## Information given
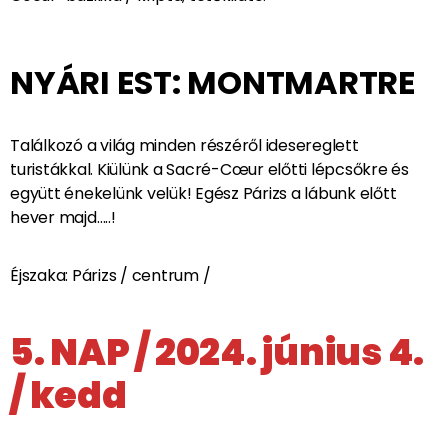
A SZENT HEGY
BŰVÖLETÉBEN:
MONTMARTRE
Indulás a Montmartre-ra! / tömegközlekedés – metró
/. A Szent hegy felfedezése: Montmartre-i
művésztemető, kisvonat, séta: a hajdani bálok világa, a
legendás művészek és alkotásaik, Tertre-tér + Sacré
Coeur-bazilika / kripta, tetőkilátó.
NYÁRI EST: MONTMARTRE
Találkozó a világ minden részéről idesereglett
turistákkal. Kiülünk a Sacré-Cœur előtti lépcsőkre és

...

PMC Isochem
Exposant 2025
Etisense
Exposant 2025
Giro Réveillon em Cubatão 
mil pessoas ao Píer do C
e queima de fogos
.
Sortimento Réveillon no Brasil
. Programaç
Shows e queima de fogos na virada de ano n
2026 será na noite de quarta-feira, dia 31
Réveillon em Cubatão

## Work to complete
Locate each line in the items above that contains the string "Cubatão", with uppercase and lowercase letters matching, and copy those lines out.

## Solved problem
Giro Réveillon em Cubatão 
Réveillon em Cubatão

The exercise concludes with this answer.